Burundi : prison pour des jeunes s'étant opposé à une expulsion
Justice

@rib News, 05/06/2013 – Source AFP

Vingt-trois jeunes Burundais ont été condamnés à des peines allant de deux à trois ans de prison ferme pour s'être opposés par la force fin mai à Bujumbura à l'expulsion d'une famille tutsi d'une maison devant être rendue aux héritiers d'un Hutu « spolié » durant les massacres de 1972, a annoncé mercredi le Procureur de Bujumbura.

« Le Tribunal de grande instance de Bujumbura a jugé hier dans une procédure de flagrance, 24 jeunes arrêtés; 19 ont été condamnés à 3 ans de prison ferme, quatre autres à 3 ans avec un sursis d'une année et le dernier, qui a des problèmes mentaux, a été jugé incapable », a annoncé le Procureur Arcade Nimubona.

Les prévenus ont été condamnés pour « rébellion, coups et blessures volontaires et outrage à l'autorité publique », a-t-il poursuivi.

Une vingtaine de civils et quatre policiers burundais avaient été blessés le 28 mai dans le quartier Tutsi de Ngagara, dans le Nord de Bujumbura, lors d'affrontements entre une centaine de policiers et un millier de jeunes qui tentaient de s'opposer à l'expulsion d'une famille du quartier.

La mesure avait été décidée par la Commission nationale Terres et autres Biens (CNTB) - chargée de régler les conflits fonciers issus de différentes crises qu'a traversées le Burundi - afin de restituer aux ayant-droits d'un Hutu tué lors des massacres de 1972 la maison où vivait cette famille Tutsi, qui affirmait l'avoir acquise légalement.

En 1972, après plusieurs années de tensions ethniques parfois meurtrières, une insurrection hutu avait éclaté au Burundi contre le pouvoir alors aux mains de la minorité tutsi (14% de la population actuelle), marquée par des tueries de Tutsi.

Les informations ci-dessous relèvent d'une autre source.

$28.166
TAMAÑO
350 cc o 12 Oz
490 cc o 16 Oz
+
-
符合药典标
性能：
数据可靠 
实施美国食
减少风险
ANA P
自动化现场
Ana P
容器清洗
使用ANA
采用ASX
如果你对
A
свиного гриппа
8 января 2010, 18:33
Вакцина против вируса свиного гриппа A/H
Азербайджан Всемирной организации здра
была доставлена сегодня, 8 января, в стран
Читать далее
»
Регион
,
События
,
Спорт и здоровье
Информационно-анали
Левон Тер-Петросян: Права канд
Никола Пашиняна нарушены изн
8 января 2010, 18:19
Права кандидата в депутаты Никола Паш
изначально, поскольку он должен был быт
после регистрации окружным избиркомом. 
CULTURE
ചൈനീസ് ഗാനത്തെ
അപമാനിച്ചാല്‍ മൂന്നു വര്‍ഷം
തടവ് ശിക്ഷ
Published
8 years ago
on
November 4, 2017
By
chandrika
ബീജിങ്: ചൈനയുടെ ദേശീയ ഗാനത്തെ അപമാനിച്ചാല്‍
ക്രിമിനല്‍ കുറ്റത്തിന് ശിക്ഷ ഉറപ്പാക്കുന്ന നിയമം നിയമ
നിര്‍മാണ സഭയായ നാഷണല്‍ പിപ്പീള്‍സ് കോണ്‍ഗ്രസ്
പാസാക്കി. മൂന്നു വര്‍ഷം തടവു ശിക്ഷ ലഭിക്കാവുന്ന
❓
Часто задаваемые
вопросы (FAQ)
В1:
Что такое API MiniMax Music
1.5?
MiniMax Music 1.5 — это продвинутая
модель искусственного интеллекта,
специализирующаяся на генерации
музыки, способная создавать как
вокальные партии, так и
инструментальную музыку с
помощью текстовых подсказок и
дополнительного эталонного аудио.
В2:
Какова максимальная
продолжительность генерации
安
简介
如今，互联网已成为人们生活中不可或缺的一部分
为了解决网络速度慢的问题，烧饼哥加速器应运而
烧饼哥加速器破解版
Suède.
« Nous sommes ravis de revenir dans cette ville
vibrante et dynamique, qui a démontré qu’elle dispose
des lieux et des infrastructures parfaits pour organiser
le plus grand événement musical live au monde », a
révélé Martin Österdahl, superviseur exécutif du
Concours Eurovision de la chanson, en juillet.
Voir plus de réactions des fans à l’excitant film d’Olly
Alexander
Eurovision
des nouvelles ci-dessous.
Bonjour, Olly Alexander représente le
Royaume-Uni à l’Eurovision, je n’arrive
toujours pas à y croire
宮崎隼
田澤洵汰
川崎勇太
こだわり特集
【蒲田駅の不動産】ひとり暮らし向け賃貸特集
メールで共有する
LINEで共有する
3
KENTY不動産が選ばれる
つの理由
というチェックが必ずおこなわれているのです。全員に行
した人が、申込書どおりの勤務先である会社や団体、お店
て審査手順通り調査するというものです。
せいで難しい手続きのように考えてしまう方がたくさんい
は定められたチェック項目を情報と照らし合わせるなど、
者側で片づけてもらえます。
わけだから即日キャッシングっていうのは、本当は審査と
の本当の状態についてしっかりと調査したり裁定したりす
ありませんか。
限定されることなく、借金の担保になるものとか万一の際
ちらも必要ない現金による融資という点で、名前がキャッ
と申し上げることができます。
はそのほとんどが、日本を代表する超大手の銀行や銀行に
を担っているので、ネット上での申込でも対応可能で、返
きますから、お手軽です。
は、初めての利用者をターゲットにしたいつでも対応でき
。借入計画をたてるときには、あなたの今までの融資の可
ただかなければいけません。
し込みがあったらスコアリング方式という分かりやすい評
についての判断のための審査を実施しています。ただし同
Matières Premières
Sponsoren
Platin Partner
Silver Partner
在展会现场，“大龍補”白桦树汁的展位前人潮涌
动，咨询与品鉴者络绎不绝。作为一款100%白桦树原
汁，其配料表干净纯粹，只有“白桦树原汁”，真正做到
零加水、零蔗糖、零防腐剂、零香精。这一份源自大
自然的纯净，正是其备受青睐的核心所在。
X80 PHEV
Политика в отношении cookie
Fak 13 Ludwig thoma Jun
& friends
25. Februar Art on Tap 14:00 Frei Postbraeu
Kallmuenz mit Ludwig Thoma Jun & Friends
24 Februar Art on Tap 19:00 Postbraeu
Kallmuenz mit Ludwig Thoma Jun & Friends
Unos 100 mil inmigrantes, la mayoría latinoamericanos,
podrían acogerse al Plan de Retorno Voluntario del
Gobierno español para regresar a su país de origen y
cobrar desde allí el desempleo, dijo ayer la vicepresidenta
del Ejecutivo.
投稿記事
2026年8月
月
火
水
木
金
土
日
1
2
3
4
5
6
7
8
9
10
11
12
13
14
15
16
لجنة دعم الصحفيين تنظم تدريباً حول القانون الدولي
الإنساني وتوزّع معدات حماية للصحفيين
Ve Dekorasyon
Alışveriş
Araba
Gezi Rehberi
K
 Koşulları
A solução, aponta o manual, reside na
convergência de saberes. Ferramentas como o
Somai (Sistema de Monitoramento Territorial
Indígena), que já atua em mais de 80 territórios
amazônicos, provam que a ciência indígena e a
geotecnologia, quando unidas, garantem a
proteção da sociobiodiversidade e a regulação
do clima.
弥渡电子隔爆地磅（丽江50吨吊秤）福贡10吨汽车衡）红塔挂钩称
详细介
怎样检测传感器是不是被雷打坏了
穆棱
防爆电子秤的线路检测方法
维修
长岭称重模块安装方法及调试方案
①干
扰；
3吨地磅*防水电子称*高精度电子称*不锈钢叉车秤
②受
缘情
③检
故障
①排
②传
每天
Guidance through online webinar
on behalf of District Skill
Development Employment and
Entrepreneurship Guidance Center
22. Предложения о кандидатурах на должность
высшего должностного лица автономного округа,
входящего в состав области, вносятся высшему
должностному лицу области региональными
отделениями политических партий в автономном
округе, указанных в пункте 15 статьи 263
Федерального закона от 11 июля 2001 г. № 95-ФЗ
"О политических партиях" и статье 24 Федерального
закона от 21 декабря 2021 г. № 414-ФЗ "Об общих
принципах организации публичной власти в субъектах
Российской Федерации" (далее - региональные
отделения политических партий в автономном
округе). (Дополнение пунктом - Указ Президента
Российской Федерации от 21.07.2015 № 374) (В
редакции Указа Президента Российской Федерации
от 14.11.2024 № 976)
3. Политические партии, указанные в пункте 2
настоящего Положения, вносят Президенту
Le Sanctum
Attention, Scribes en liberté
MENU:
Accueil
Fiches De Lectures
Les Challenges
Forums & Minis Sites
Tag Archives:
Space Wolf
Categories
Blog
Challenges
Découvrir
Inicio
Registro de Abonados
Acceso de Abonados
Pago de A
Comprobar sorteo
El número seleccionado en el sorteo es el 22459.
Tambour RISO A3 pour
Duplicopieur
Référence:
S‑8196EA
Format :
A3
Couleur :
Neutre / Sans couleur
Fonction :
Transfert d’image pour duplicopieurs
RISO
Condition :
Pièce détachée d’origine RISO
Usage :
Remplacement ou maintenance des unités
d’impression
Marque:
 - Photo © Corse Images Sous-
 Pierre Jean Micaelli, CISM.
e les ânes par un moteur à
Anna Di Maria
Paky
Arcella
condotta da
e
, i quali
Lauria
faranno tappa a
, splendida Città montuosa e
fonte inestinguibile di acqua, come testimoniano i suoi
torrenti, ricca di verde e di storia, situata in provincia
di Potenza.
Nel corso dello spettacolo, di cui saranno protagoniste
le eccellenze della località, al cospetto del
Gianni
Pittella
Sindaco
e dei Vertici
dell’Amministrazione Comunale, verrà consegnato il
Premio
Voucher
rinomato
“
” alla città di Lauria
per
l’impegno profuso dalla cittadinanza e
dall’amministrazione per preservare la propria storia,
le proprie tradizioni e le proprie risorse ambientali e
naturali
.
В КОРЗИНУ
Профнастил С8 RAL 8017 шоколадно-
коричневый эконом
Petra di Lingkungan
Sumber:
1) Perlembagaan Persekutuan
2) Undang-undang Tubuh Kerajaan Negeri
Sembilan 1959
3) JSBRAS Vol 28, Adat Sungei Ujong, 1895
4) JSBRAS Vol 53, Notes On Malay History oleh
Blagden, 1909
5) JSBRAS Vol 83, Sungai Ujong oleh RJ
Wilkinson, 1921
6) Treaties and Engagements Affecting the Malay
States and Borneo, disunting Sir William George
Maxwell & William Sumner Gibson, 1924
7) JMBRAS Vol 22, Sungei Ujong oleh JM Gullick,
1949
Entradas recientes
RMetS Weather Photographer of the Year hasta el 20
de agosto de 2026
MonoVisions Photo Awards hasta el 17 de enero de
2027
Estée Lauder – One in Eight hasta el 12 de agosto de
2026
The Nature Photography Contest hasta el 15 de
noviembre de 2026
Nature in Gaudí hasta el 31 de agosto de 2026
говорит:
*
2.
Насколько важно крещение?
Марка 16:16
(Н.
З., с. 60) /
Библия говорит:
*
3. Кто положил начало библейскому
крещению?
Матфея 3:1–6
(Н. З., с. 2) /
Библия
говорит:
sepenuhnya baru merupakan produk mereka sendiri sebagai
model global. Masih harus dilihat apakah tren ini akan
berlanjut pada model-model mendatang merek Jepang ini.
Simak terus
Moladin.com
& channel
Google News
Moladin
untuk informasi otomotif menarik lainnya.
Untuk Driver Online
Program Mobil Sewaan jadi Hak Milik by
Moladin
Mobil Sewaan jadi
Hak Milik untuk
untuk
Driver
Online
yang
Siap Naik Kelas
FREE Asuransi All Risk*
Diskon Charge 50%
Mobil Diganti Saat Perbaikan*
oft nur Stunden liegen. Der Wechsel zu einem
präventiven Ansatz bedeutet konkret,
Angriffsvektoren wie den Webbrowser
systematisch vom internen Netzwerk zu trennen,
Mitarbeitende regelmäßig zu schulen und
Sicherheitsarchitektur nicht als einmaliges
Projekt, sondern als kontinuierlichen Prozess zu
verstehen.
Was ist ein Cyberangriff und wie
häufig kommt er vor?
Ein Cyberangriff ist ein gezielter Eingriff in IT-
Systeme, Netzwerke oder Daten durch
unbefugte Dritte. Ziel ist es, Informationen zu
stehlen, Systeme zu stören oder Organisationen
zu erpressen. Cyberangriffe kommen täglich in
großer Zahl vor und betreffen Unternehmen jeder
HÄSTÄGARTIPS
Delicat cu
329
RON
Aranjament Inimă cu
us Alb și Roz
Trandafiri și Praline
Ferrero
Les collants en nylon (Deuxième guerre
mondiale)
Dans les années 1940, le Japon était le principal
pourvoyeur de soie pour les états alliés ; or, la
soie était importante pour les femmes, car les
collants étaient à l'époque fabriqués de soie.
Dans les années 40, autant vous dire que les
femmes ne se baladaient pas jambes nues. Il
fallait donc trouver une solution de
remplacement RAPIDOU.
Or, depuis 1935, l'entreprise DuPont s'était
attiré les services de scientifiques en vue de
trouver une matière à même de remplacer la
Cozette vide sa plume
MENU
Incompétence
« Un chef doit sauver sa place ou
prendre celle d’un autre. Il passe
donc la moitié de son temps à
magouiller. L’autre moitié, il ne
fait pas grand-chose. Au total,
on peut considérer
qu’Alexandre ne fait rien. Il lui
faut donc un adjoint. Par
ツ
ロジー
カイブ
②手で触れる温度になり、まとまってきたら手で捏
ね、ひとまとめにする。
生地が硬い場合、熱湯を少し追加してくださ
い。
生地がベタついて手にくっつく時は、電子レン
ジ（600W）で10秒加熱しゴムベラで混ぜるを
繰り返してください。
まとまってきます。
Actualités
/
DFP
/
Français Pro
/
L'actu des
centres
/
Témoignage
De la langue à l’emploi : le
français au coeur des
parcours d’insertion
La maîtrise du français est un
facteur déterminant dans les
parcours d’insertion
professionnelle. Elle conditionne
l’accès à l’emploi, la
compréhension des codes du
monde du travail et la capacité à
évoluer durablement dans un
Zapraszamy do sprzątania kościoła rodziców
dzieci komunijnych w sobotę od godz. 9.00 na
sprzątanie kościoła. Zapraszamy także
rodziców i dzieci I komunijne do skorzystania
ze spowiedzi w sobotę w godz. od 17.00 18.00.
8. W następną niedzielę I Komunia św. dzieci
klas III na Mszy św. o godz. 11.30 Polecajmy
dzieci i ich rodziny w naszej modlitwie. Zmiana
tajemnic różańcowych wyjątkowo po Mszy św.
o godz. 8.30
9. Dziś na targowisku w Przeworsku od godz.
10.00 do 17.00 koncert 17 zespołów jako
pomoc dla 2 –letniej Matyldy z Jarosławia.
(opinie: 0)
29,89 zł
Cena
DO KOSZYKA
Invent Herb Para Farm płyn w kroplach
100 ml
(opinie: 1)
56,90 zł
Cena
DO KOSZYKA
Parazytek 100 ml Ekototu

La répression de cette insurrection s'était rapidement muée en massacres systématiques des membres de l'élite hutu instruite, faisant, selon les estimations, entre 100.000 et 300.000 morts et poussant des centaines de milliers de Hutus à l'exil.

Certains ne sont rentrés que récemment au Burundi, théâtre de nouveaux massacres notamment en 1988 puis de dix ans de guerre civile entre 1993 et 2003.

De nombreux Tutsis accusent désormais la CNTB de favoriser systématiquement « les rapatriés hutu, sans tenir compte des acquéreurs de bonne foi ».

Selon Pacifique Nininahazwe, l'un des principaux leaders de la Société civile burundaise, cette décision de la Justice burundaise va « creuser un peu plus le fossé ethnique qui commence à se manifester entre Hutu et Tutsi à cause des décisions de la CNTB qui favorisent un groupe au détriment de l'autre ».